_Exercise details_. Look for "HEILSTEINE" in the listing below. Gather each line that contains it.

-- -- --

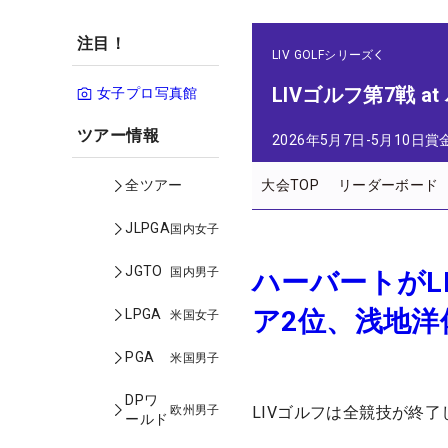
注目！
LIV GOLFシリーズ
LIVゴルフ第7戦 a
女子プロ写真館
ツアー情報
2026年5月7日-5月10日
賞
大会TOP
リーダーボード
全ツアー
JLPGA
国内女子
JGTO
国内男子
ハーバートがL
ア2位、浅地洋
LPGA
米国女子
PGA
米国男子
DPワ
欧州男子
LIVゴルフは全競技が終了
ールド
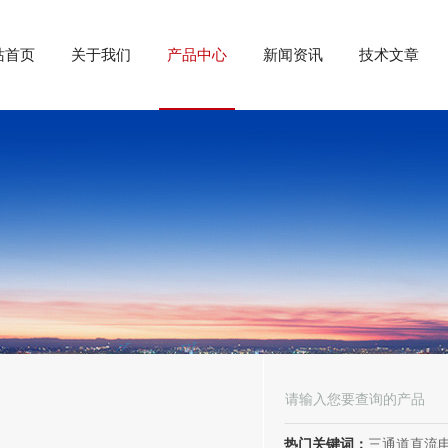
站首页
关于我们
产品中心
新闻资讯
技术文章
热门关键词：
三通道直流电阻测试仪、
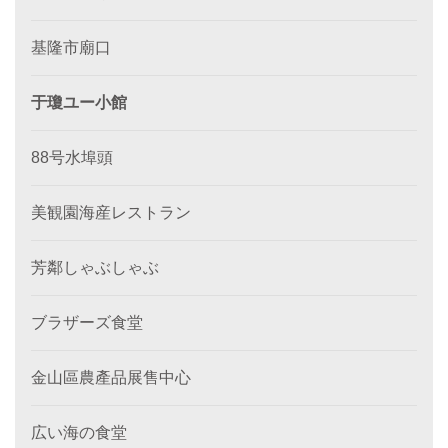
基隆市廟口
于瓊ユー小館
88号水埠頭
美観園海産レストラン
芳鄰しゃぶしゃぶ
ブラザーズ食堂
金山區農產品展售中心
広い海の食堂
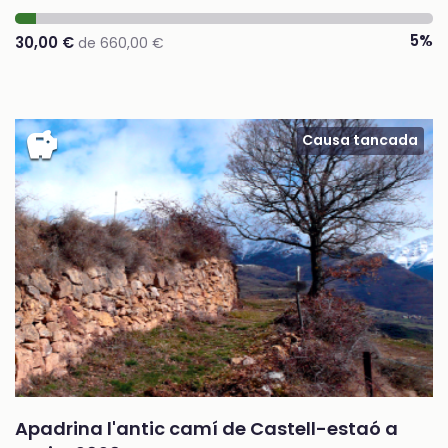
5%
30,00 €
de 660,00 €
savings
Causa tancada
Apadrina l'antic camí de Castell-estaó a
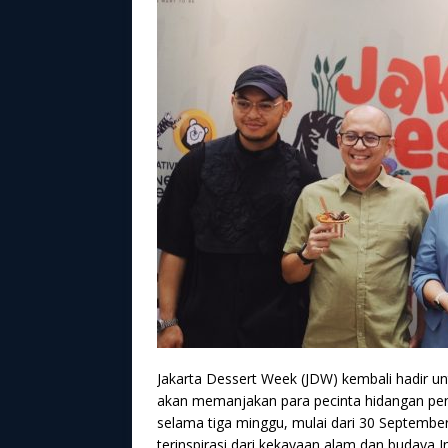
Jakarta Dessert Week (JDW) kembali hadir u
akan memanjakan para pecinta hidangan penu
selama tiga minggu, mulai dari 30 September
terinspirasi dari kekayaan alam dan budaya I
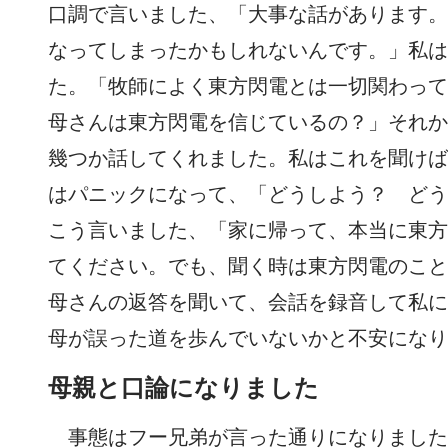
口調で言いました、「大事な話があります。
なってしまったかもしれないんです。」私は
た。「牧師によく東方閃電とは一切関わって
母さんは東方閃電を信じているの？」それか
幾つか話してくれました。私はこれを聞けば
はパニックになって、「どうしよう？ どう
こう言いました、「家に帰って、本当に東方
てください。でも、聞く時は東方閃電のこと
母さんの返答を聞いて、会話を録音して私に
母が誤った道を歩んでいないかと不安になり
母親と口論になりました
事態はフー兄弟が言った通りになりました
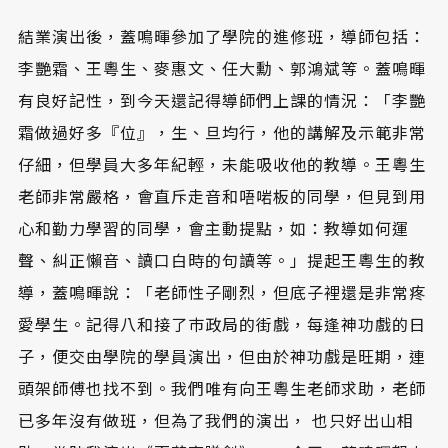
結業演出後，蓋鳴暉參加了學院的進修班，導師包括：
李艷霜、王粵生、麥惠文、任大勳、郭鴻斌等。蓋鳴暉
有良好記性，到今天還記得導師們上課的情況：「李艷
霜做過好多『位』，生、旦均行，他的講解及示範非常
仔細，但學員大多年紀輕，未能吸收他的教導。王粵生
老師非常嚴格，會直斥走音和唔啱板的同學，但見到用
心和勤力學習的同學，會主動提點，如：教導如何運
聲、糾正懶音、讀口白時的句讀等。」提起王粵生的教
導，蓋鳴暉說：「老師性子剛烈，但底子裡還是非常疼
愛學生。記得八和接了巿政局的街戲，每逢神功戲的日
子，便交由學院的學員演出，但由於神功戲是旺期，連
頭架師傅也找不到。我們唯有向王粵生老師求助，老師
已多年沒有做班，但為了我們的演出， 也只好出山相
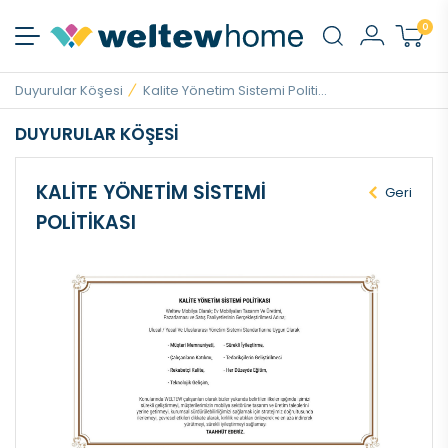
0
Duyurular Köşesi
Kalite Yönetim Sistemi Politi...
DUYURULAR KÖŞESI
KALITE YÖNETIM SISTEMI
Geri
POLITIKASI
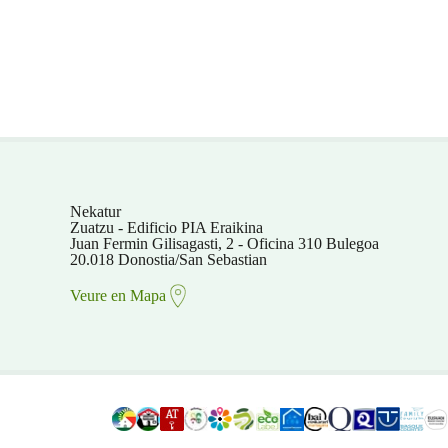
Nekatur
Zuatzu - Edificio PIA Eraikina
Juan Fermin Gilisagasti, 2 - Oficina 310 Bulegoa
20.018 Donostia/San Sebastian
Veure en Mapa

-- -- --

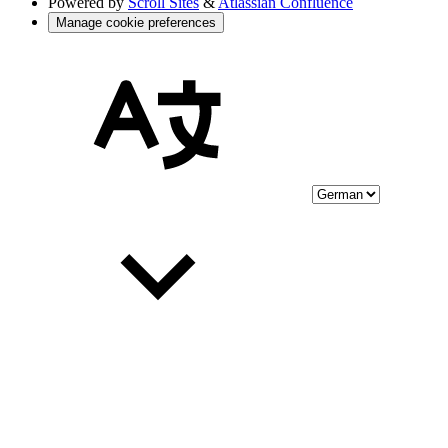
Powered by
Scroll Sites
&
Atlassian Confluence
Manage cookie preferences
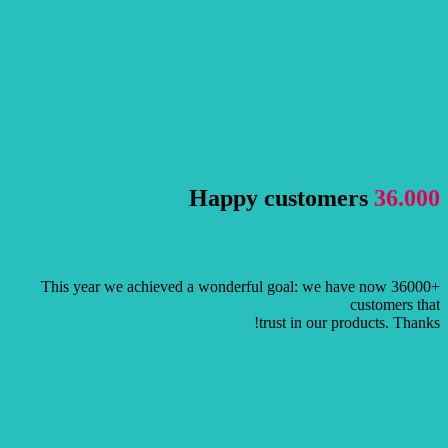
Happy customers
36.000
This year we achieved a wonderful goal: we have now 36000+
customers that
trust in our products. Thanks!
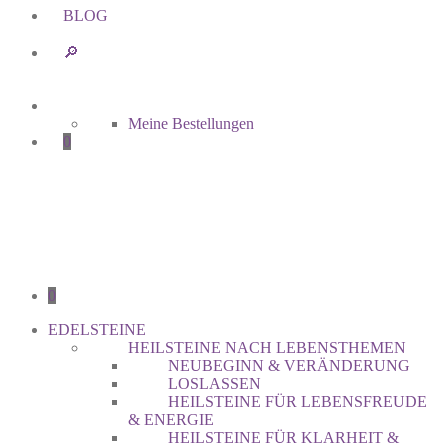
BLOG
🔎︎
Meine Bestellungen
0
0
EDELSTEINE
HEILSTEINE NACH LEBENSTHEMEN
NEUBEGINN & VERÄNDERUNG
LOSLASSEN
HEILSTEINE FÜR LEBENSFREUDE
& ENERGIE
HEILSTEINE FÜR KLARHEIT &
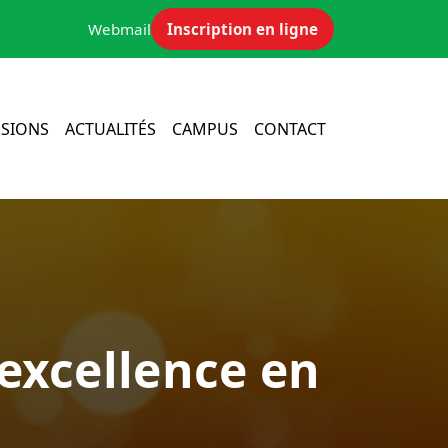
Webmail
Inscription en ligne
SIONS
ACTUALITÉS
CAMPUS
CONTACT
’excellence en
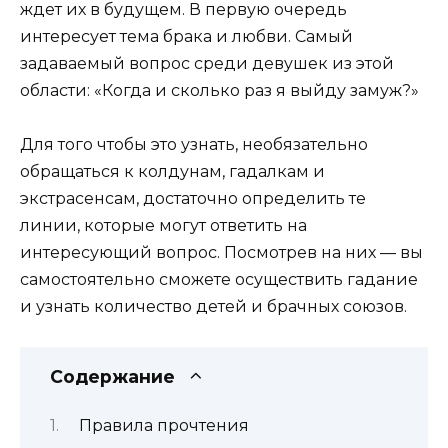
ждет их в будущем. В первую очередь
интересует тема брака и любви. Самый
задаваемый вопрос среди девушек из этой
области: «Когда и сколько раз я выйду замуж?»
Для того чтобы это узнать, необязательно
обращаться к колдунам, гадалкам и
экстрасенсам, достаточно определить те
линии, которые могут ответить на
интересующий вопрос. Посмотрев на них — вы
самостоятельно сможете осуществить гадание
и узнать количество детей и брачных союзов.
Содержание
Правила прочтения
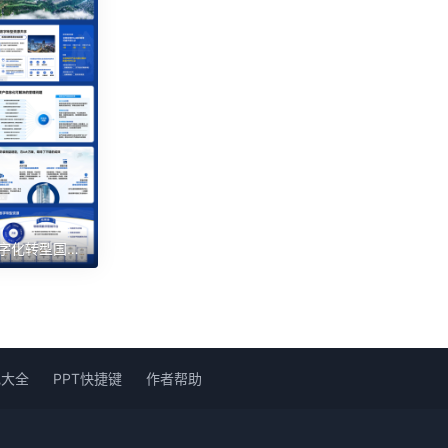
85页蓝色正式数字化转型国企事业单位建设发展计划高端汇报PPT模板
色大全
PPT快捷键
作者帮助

-- -- --

_Solution to this problem_.
HEILSTEINE NACH LEBENSTHEMEN
HEILSTEINE FÜR LEBENSFREUDE
HEILSTEINE FÜR KLARHEIT &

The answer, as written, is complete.